Exercises to complete:
**1.** Please repeat part of the Holocaust film article word for word, beginning at the words "While acknowledging America’s" and stopping after "worst, openly hostile.".
**2.** Using the Holocaust film article, mark each statement yes or no and quote the words that decide it: (a) The film airs on PBS over three nights. (b) The photo shows Franklin Roosevelt in New York. (c) The film calls the nation's attitude toward taking in Jewish refugees generous.

Ken Burns’ ‘The U.S. and the Holocaust’ Looks at What Was Done, and What More Could Have Been Done

Ken Burns’ ‘The U.S. and the Holocaust’ Looks at What Was Done, and What More Could Have Been Done September 17, 2022

Man in the 1940s signs a document.
Franklin Roosevelt in Washington, D.C., November 9th, 1943. Photo credit: Courtesy of National Archives and Records Administration

In understanding The U.S. and the Holocaust, airing Sunday, Tuesday and Wednesday, Sept. 18, and 20-21, on PBS, the new production from Ken Burns’ Florentine Films, it helps to remember that the sweep of history is long, and humans are complicated creatures.

Depending on when, where or what you’re talking about, we could all be bullied or bullies, victim or perpetrator, oppressed or oppressor. We could all, always, do better — and when we didn’t or don’t, it’s good to know why.

Judge Not, Lest Ye Be Judged … By Future Historians

These days, especially among activists, academics and the media, it’s fashionable to focus on America’s sins and discount her virtues.

It would do well for these people to remember that the harsh judgment they impose on the past and present may (and probably will) be one day applied to them by a future generation that sees itself as even more enlightened.

Taking a clear-eyed, balanced approach to the sins and successes of the past is the best course. To Burns’ credit, his Florentine Films tries to do this in its productions — as in this one on Benjamin Franklin — tempering justified outrage with context and understanding.

How The U.S. and the Holocaust Views History

While acknowledging America’s sacrifices and courage in turning the tide of World War II, the film admits that the nation’s attitude toward taking in large numbers of Jewish refugees from Europe was, at best, ungenerous, and at worst, openly hostile.

At the same time, the speed, scale and ferocity of the Nazi slaughter of Jews and others in the Holocaust proved difficult or even impossible for many Americans to comprehend or accept — until they saw it with their own eyes.

Dataset records:
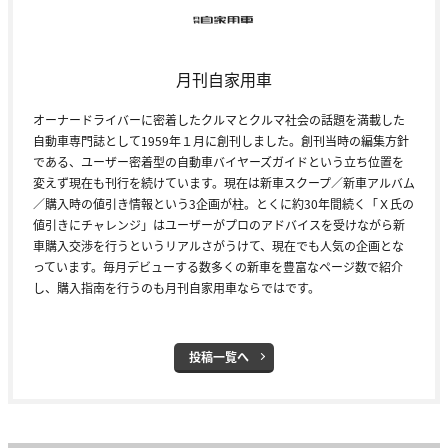
月刊自家用車
オーナードライバーに密着したクルマとクルマ社会の話題を満載した
自動車専門誌として1959年１月に創刊しました。創刊当時の編集方針
である、ユーザー密着型の自動車バイヤーズガイドという立ち位置を
変えず現在も刊行を続けています。現在は新車スクープ／新車アルバム
／購入時の値引き情報という3企画が柱。とくに約30年間続く「Ｘ氏の
値引きにチャレンジ」はユーザーがプロのアドバイスを受けながら新
車購入交渉を行うというリアルさがうけて、現在でも人気の企画とな
っています。毎月デビューする数多くの新車を豊富なページ数で紹介
し、購入指南を行うのも月刊自家用車ならではです。
投稿一覧へ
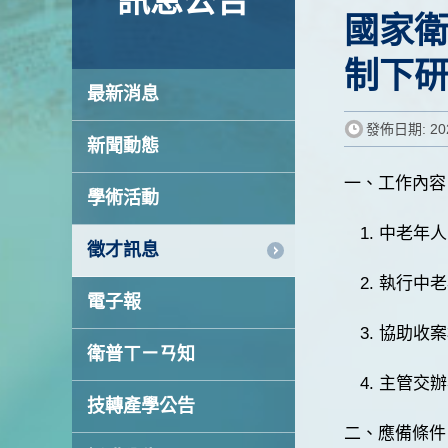
訊息公告
國家
制下
最新消息
發佈日期: 202
新聞動態
一、工作內容
學術活動
1. 中老年
徵才訊息
2. 執行
電子報
3. 協助收
衛普ㄒㄧㄢ知
4. 主管交
技轉產學公告
二、應備條件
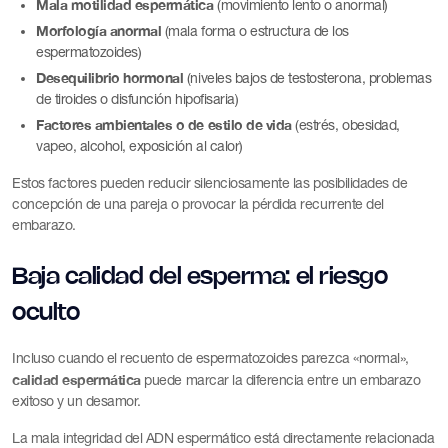
Mala motilidad espermática
(movimiento lento o anormal)
Morfología anormal
(mala forma o estructura de los
espermatozoides)
Desequilibrio hormonal
(niveles bajos de testosterona, problemas
de tiroides o disfunción hipofisaria)
Factores ambientales o de estilo de vida
(estrés, obesidad,
vapeo, alcohol, exposición al calor)
Estos factores pueden reducir silenciosamente las posibilidades de
concepción de una pareja o provocar la pérdida recurrente del
embarazo.
Baja calidad del esperma: el riesgo
oculto
Incluso cuando el recuento de espermatozoides parezca «normal»,
calidad espermática
puede marcar la diferencia entre un embarazo
exitoso y un desamor.
La mala integridad del ADN espermático está directamente relacionada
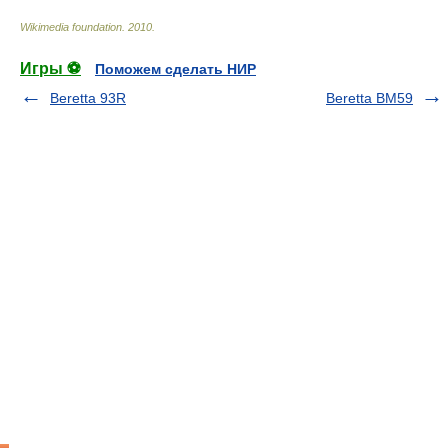
Wikimedia foundation
.
2010
.
Игры ⚽
Поможем сделать НИР
Beretta 93R
Beretta BM59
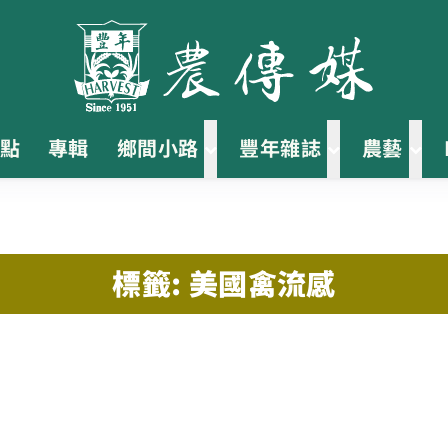
點
專輯
鄉間小路
豐年雜誌
農藝
標籤: 美國禽流感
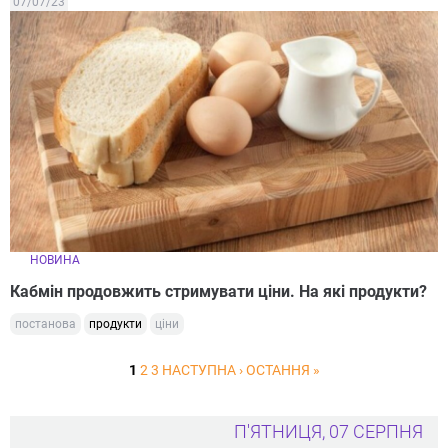
07/07/23
НОВИНА
Кабмін продовжить стримувати ціни. На які продукти?
постанова
продукти
ціни
1
2
3
НАСТУПНА ›
ОСТАННЯ »
П'ЯТНИЦЯ, 07 СЕРПНЯ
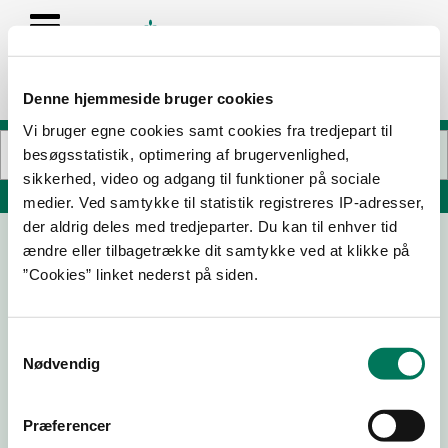
Denne hjemmeside bruger cookies
Vi bruger egne cookies samt cookies fra tredjepart til
besøgsstatistik, optimering af brugervenlighed,
sikkerhed, video og adgang til funktioner på sociale
Søg på adresse, postnummer, by, firmanavn
medier. Ved samtykke til statistik registreres IP-adresser,
der aldrig deles med tredjeparter. Du kan til enhver tid
ændre eller tilbagetrække dit samtykke ved at klikke på
Seagain ApS
”Cookies” linket nederst på siden.
Willemoesvej 2
9850 Hirtshals
Samtykkevalg
Nødvendig
04-10-
17-05-
21-09-
25-05-
Præferencer
24
23
22
22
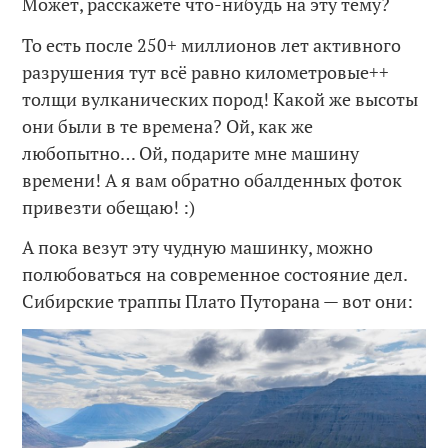
Может, расскажете что-нибудь на эту тему?
То есть после 250+ миллионов лет активного
разрушения тут всё равно километровые++
толщи вулканических пород! Какой же высоты
они были в те времена? Ой, как же
любопытно… Ой, подарите мне машину
времени! А я вам обратно обалденных фоток
привезти обещаю! :)
А пока везут эту чудную машинку, можно
полюбоваться на современное состояние дел.
Сибирские траппы Плато Путорана — вот они:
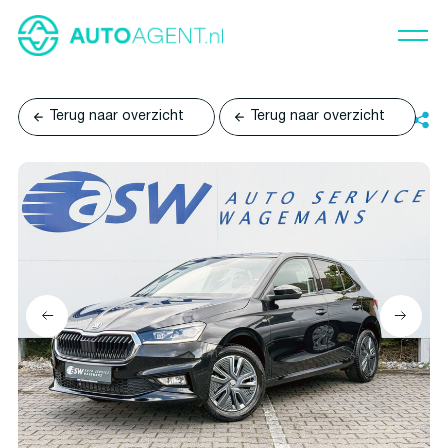
Terug naar overzicht
Terug naar overzicht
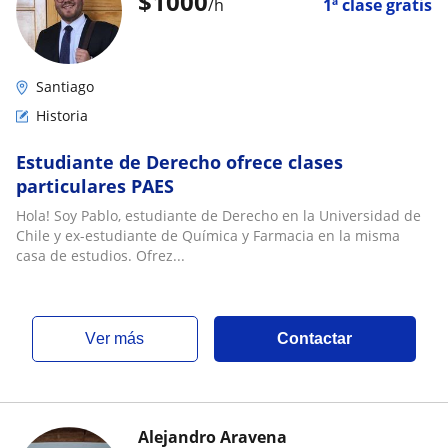
$
1000
/h
1ª clase gratis
Santiago
Historia
Estudiante de Derecho ofrece clases
particulares PAES
Hola! Soy Pablo, estudiante de Derecho en la Universidad de
Chile y ex-estudiante de Química y Farmacia en la misma
casa de estudios. Ofrez...
ver más
Contactar
Alejandro Aravena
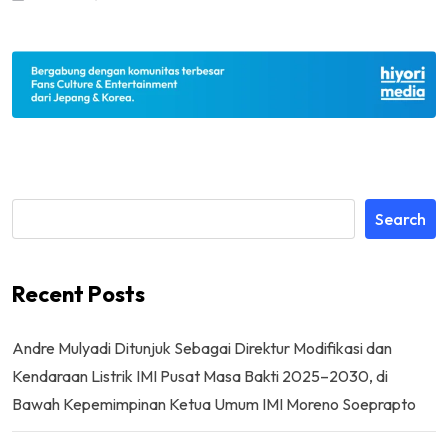
Search
Recent Posts
Andre Mulyadi Ditunjuk Sebagai Direktur Modifikasi dan
Kendaraan Listrik IMI Pusat Masa Bakti 2025–2030, di
Bawah Kepemimpinan Ketua Umum IMI Moreno Soeprapto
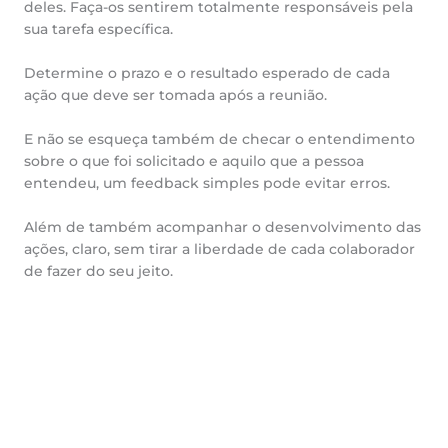
deles. Faça-os sentirem totalmente responsáveis pela
sua tarefa específica.
Determine o prazo e o resultado esperado de cada
ação que deve ser tomada após a reunião.
E não se esqueça também de checar o entendimento
sobre o que foi solicitado e aquilo que a pessoa
entendeu, um feedback simples pode evitar erros.
Além de também acompanhar o desenvolvimento das
ações, claro, sem tirar a liberdade de cada colaborador
de fazer do seu jeito.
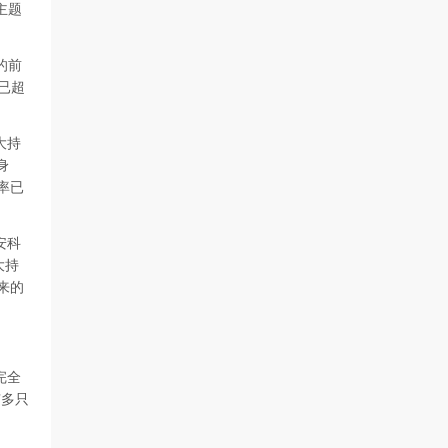
主题
的前
已超
大持
身
率已
安科
大持
来的
完全
有多只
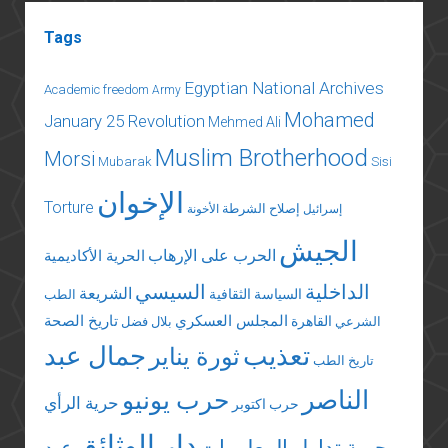
Tags
Egyptian National Archives
Academic freedom
Army
Mohamed
January 25 Revolution
Mehmed Ali
Muslim Brotherhood
Morsi
Mubarak
Sisi
الإخوان
Torture
إصلاح الشرطة
إسرائيل
الأخونة
الجيش
الحرب على الإرهاب
الحرية الأكاديمية
الداخلية
السيسي
الشريعة
السياسة الثقافية
الطب
المجلس العسكري
تاريخ الصحة
القاهرة
الشرعي
بلال فضل
تعذيب
جمال عبد
ثورة يناير
تاريخ الطب
الناصر
حرب يونيو
حرية الرأي
حرب اكتوبر
دار الوثائق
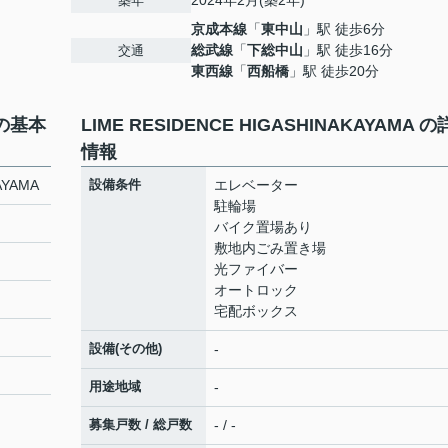
2024年2月(築2年)
築年
京成本線
「
東中山
」駅 徒歩6分
総武線
「
下総中山
」駅 徒歩16分
交通
東西線
「
西船橋
」駅 徒歩20分
 の基本
LIME RESIDENCE HIGASHINAKAYAMA 
情報
AYAMA
設備条件
エレベーター
駐輪場
バイク置場あり
敷地内ごみ置き場
光ファイバー
オートロック
宅配ボックス
設備(その他)
-
用途地域
-
募集戸数 / 総戸数
- / -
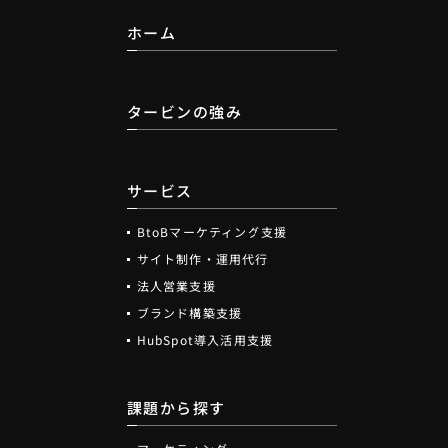
ホーム
タービンの強み
サービス
BtoBマーケティング支援
サイト制作・運用代行
法人営業支援
ブランド構築支援
HubSpot導入活用支援
課題から探す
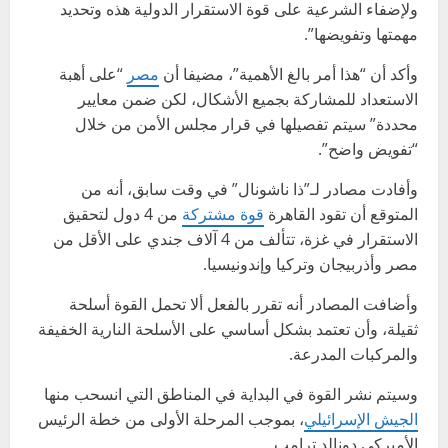
ولإضفاء الشرعية على قوة الاستقرار الدولية هذه وتحديد
مهمتها وتفويضها”.
وأكد أن “هذا أمر بالغ الأهمية”، مضيفا أن
مصر
“على أهبة
الاستعداد للمشاركة بجميع الأشكال، لكن ضمن معايير
محددة” سيتم تفصيلها في قرار مجلس الأمن من خلال
“تفويض واضح”.
وأفادت مصادر لـ”ذا ناشونال” في وقت سابق، أنه من
المتوقع أن تقود القاهرة
قوة مشتركة
من 4 دول لتحقيق
الاستقرار في غزة، تتألف من 4 آلاف جندي على الأقل من
مصر وأذربيجان وتركيا وإندونيسيا.
وأضافت المصادر أنه تقرر بالفعل ألا تحمل القوة أسلحة
ثقيلة، وأن تعتمد بشكل أساسي على الأسلحة النارية الخفيفة
والمركبات المدرعة.
وسيتم نشر القوة في البداية في المناطق التي انسحب منها
الجيش الإسرائيلي
، بموجب المرحلة الأولى من خطة الرئيس
الأميركي دونالد ترامب.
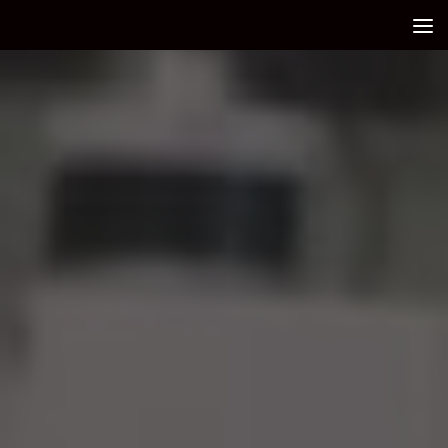
Debajo del contenido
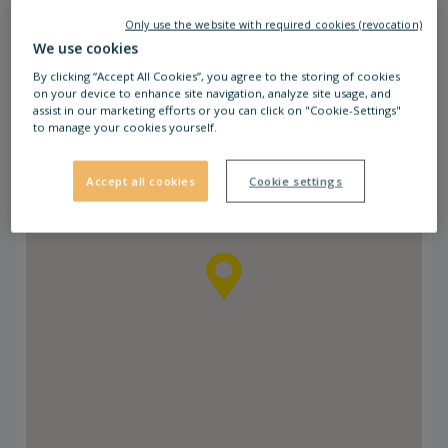
Do parku handlowego STOP SHOP Legnica
Only use the website with required cookies (revocation)
można sprawnie dojechać, korzystając z
We use cookies
dostępnej komunikacji publicznej. Przy obiekcie
By clicking “Accept All Cookies”, you agree to the storing of cookies
zatrzymują się trzy linie autobusowe: NR 5, 6, 18.
on your device to enhance site navigation, analyze site usage, and
assist in our marketing efforts or you can click on "Cookie-Settings"
to manage your cookies yourself.
Accept all cookies
Cookie settings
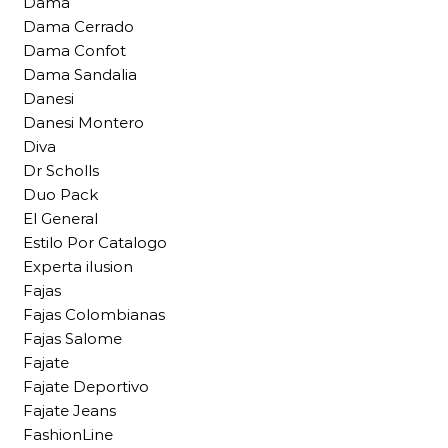
Dama
Dama Cerrado
Dama Confot
Dama Sandalia
Danesi
Danesi Montero
Diva
Dr Scholls
Duo Pack
El General
Estilo Por Catalogo
Experta ilusion
Fajas
Fajas Colombianas
Fajas Salome
Fajate
Fajate Deportivo
Fajate Jeans
FashionLine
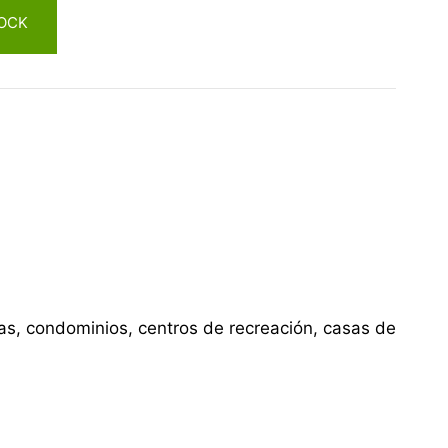
OCK
cas, condominios, centros de recreación, casas de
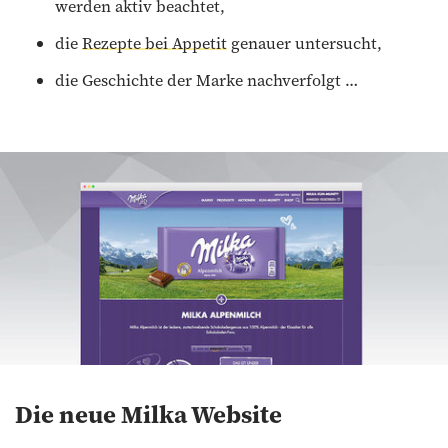
werden aktiv beachtet,
die
Rezepte bei Appetit
genauer untersucht,
die Geschichte der Marke nachverfolgt …
Die neue Milka Website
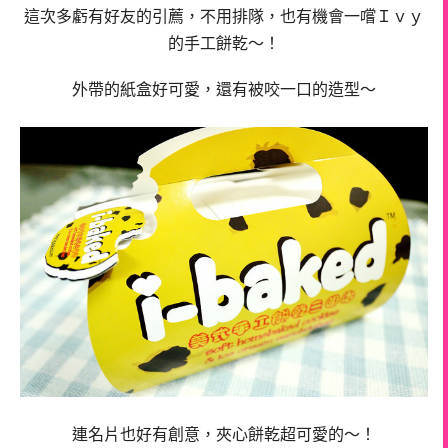
這次多虧有好友的引薦，不用排隊，
也有機會一嚐Ｉｖｙ
的手工餅乾～！
外帶的紙盒好可愛，還有被咬一口的造型～
連名片也好有創意，夾心餅乾超可愛的～！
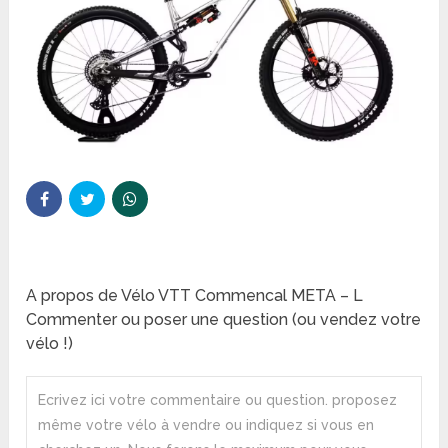
A propos de Vélo VTT Commencal META – L
Commenter ou poser une question (ou vendez votre
vélo !)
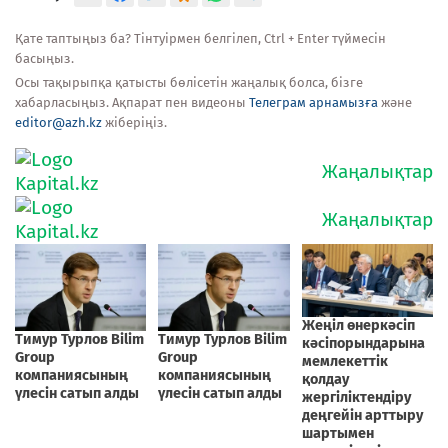
Қате таптыңыз ба? Тінтуірмен белгілеп, Ctrl + Enter түймесін
басыңыз.
Осы тақырыпқа қатысты бөлісетін жаңалық болса, бізге
хабарласыңыз. Ақпарат пен видеоны
Телеграм арнамызға
және
editor@azh.kz
жіберіңіз.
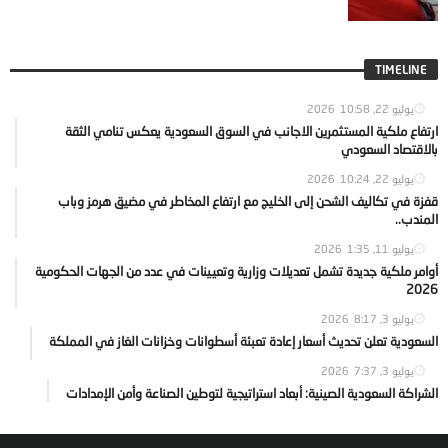
TIMELINE
يوليو 22, 2026
10:58
ارتفاع ملكية المستثمرين الاجانب في السوق السعودية يعكس تنامي الثقة
بالاقتصاد السعودي
يوليو 22, 2026
10:24
قفزة في تكاليف الشحن إلى الخليج مع ارتفاع المخاطر في مضيق هرمز وباب
المندب..
يوليو 11, 2026
1:35
أوامر ملكية جديدة تشمل تعديلات وزارية وتعيينات في عدد من الجهات الحكومية
2026
يوليو 3, 2026
8:17
السعودية تعلن تحديث أسعار إعادة تعبئة أسطوانات وخزانات الغاز في المملكة
يوليو 3, 2026
7:37
الشراكة السعودية الصينية: أبعاد استراتيجية لتوطين الصناعة وأمن الإمدادات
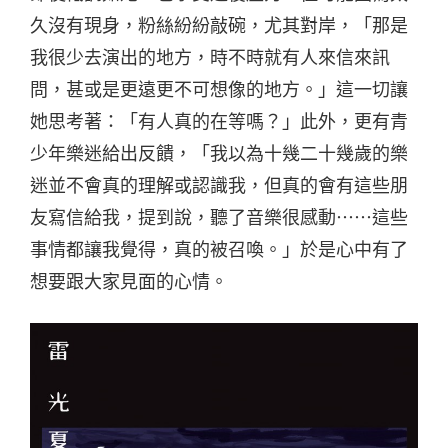
久沒有現身，粉絲紛紛敲碗，尤其對岸，「那是
我很少去演出的地方，時不時就有人來信來訊
問，甚或是更遠更不可想像的地方。」這一切讓
她思考著：「有人真的在等嗎？」此外，更有青
少年樂迷給出反饋，「我以為十幾二十幾歲的樂
迷並不會真的理解或認識我，但真的會有這些朋
友寫信給我，提到說，聽了音樂很感動⋯⋯這些
事情都讓我覺得，真的被召喚。」於是心中有了
想要跟大家見面的心情。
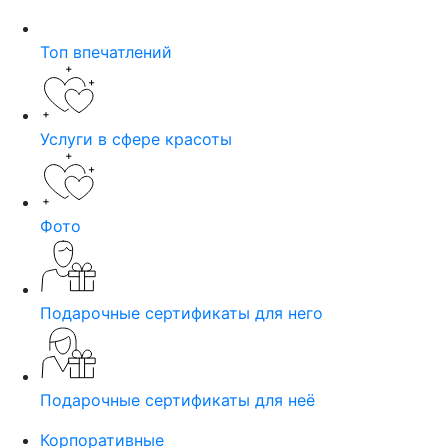
Топ впечатлений
Услуги в сфере красоты
Фото
Подарочные сертификаты для него
Подарочные сертификаты для неё
Корпоративные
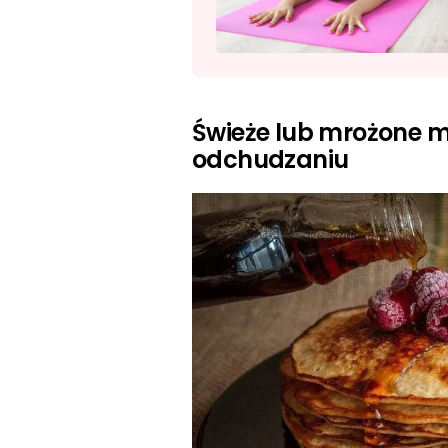
Świeże lub mrożone m
odchudzaniu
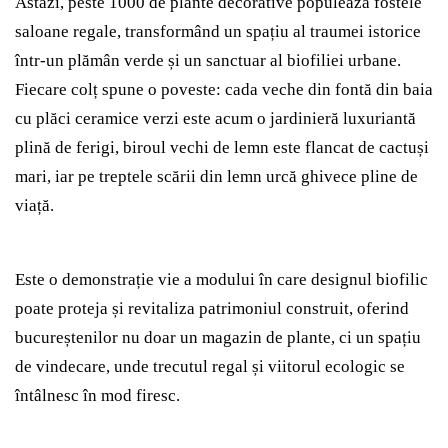
Astăzi, peste 1000 de plante decorative populează fostele
saloane regale, transformând un spațiu al traumei istorice
într-un plămân verde și un sanctuar al biofiliei urbane.
Fiecare colț spune o poveste: cada veche din fontă din baia
cu plăci ceramice verzi este acum o jardinieră luxuriantă
plină de ferigi, biroul vechi de lemn este flancat de cactuși
mari, iar pe treptele scării din lemn urcă ghivece pline de
viață.
Este o demonstrație vie a modului în care designul biofilic
poate proteja și revitaliza patrimoniul construit, oferind
bucureștenilor nu doar un magazin de plante, ci un spațiu
de vindecare, unde trecutul regal și viitorul ecologic se
întâlnesc în mod firesc.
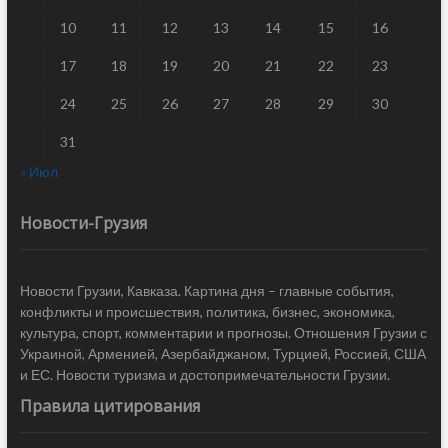
10
11
12
13
14
15
16
17
18
19
20
21
22
23
24
25
26
27
28
29
30
31
« Июл
Новости-Грузия
Новости Грузии, Кавказа. Картина дня – главные события,
конфликты и происшествия, политика, бизнес, экономика,
культура, спорт, комментарии и прогнозы. Отношения Грузии с
Украиной, Арменией, Азербайджаном, Турцией, Россией, США
и ЕС. Новости туризма и достопримечательности Грузии.
Правила цитирования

Answers for the tasks:
**1.**
While acknowledging America’s sacrifices and courage in turning the tide of World War II, the film admits that the nation’s attitude toward taking in large numbers of Jewish refugees from Europe was, at best, ungenerous, and at worst, openly hostile.

**2.**
(a) Yes: "airing Sunday, Tuesday and Wednesday, Sept. 18, and 20-21, on PBS"
(b) No: "Franklin Roosevelt in Washington, D.C., November 9th, 1943."
(c) No: "was, at best, ungenerous, and at worst, openly hostile"